There is a story from Da Free John’s book The Knee of Listening which I think captures the process of letting go rather well. It seems that if you tell your hand to make a fist, and then squeeze that fist, and continue telling your hand to make a tight fist, that after about twenty minutes you can’t relax your hand anymore. It has gotten used to being a fist. Then you have to gradually keep telling your hand to relax and spread. That process of relaxing tight knotted things, that is letting go.
So how do we let go of ideals? I think we have to consider what we find beautiful, what we find ugly, all these ideals and judgments we can let go, it can all be disposed of, relaxed. It is actually not necessary. Only then do we come to an original way of looking.
It is a contrast, my mother does push my stepfather around, she motivates him to stay engaged. It is not a relationship in which both parties are focussed on letting go. Neither of them is Buddhist, they believe they learnt their bit from spirituality long ago, they are now 71 and 83 years old respectively and have settled in to being householders.

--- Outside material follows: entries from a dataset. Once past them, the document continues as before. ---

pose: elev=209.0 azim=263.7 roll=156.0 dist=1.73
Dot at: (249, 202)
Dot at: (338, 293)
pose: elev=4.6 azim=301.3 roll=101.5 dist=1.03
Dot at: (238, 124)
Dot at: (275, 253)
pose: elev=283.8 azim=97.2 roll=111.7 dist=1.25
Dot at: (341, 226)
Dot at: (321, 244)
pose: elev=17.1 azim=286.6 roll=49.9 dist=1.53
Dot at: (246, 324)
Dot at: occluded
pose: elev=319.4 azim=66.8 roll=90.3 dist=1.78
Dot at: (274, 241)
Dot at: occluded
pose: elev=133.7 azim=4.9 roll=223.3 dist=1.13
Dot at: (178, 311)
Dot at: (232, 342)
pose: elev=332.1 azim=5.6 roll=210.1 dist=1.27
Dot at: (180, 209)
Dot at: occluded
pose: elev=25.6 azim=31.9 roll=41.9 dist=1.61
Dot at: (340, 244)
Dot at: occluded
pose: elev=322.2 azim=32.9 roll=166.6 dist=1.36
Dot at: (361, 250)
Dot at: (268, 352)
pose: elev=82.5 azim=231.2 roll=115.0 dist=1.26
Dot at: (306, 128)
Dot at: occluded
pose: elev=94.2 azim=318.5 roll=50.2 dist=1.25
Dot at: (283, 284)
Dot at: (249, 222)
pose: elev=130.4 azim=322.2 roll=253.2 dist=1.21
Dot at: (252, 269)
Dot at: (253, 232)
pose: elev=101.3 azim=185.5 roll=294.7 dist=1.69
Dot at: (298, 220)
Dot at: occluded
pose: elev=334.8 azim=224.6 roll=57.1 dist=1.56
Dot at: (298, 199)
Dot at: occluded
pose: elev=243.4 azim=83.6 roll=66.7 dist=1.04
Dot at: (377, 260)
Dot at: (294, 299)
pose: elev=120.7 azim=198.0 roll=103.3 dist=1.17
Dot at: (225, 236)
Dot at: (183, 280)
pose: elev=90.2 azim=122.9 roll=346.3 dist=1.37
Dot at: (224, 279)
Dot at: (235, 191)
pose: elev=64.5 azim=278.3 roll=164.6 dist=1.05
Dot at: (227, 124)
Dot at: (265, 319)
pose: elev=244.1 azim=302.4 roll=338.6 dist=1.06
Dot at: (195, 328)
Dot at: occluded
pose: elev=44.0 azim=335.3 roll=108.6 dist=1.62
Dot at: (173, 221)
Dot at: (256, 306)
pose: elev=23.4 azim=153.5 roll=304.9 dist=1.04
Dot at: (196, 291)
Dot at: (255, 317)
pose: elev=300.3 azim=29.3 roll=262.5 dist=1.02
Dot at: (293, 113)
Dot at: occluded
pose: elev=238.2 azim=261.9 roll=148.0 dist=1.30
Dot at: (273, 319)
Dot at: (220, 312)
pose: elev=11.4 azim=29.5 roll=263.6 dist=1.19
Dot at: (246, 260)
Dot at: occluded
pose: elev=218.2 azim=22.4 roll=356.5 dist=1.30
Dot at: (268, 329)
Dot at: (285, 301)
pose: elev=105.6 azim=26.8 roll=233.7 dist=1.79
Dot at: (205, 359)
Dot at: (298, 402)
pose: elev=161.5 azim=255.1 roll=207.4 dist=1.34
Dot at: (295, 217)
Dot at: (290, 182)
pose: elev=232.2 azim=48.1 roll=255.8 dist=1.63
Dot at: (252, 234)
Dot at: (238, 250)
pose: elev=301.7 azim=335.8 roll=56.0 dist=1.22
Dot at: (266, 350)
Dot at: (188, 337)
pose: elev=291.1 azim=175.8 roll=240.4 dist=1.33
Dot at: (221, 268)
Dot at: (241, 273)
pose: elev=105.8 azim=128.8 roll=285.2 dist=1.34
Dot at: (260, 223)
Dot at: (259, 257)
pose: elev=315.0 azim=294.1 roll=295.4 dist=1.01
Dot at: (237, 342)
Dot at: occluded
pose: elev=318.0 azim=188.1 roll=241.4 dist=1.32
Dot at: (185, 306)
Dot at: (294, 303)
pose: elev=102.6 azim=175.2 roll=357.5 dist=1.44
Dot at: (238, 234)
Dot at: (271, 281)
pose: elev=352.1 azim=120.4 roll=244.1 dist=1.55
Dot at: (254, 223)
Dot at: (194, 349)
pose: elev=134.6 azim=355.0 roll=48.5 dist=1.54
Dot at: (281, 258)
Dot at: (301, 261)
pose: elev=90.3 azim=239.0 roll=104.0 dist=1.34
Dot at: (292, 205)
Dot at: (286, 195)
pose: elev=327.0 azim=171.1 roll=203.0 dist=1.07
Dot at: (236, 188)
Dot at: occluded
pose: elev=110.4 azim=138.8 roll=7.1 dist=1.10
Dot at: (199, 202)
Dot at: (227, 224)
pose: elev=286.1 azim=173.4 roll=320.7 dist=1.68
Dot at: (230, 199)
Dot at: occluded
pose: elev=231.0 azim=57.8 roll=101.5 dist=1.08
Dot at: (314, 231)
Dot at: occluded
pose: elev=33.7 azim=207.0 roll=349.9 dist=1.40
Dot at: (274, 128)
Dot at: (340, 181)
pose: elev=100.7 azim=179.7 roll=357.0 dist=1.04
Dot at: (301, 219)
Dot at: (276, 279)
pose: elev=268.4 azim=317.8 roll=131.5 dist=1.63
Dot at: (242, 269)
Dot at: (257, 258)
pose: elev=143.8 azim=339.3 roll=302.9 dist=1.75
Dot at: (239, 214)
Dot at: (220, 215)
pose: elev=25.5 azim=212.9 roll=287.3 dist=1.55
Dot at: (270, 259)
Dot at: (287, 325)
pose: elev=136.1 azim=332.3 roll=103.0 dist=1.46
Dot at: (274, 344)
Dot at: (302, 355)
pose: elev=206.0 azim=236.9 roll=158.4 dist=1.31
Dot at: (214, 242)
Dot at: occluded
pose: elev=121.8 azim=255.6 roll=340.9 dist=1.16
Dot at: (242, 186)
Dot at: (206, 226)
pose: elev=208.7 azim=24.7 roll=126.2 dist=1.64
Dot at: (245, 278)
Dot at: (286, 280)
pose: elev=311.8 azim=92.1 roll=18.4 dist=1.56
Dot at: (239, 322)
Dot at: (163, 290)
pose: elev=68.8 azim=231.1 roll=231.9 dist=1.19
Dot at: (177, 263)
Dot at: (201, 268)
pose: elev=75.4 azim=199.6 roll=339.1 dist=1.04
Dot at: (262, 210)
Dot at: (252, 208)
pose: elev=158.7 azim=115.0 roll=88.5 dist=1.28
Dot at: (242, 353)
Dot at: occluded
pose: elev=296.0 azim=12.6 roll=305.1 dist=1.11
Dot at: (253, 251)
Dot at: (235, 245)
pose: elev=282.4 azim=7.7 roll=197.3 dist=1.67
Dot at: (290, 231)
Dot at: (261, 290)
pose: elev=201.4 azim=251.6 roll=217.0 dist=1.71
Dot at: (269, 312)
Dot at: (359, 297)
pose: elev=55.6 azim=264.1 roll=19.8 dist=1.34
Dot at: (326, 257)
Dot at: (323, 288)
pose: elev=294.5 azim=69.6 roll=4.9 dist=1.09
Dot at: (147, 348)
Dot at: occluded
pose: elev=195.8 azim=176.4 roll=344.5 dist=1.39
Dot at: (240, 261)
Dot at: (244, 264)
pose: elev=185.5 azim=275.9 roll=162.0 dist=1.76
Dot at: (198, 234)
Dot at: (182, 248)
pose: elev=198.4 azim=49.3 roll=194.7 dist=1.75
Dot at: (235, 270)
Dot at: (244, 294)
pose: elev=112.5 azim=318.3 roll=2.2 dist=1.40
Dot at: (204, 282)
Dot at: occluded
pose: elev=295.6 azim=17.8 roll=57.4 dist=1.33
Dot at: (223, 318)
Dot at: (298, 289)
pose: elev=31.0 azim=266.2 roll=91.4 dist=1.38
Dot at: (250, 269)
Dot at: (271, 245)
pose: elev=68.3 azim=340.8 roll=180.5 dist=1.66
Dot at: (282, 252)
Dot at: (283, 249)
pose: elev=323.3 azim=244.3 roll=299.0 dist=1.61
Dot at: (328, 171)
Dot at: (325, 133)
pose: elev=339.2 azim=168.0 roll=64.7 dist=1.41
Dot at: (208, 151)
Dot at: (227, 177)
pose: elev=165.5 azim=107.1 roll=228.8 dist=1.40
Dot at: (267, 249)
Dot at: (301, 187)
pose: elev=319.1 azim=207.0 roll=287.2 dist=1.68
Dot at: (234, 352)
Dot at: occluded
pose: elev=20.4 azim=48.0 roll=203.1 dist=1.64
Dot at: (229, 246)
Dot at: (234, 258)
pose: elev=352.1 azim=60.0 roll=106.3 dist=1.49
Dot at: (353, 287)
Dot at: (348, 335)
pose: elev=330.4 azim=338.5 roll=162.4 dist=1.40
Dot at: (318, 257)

So I see the emotional turmoil that their attachment in their relationship causes, and i occasionally point them to letting go, but they are not open to considering these things.
The thief left it behind
At my window
To let go is to flow like water ...However for the most part it would seem, through unwholesome clinging/grasping habit patterns we have become a stagnant pond, where slime ( in the form of defilements) starts to accumulate (aka attachments)...and when one finally manages to see their own reflection in the stagnated pond , this so it would seem is when they start to search for a way to release the captured/stagnant water, and in doing so, it gradually starts to flow becoming crystal clear...
From what I gather, the aim of Dharma practice is to become like pure water that keeps on flowing...running clear...
Again the "M" word comes to mind...
Mindfulness is the ability to know what's happening in your head in any given moment without getting carried away by it !
Ideals are things one has in mind eg expectations ( something to happen in the future) ...one's wants & desires for things to change/to be different from what they are now...
I don't think one can force others to see their own reflection...Others can only see their own reflections when they are ready to acknowledge them...
That is true. However ...
It is a good idea to take on more ideals. Be careful. For example:
Just know that the enemy of good enough is perfect.
Can you please elaborate on your comment @pegembara
Better late than never...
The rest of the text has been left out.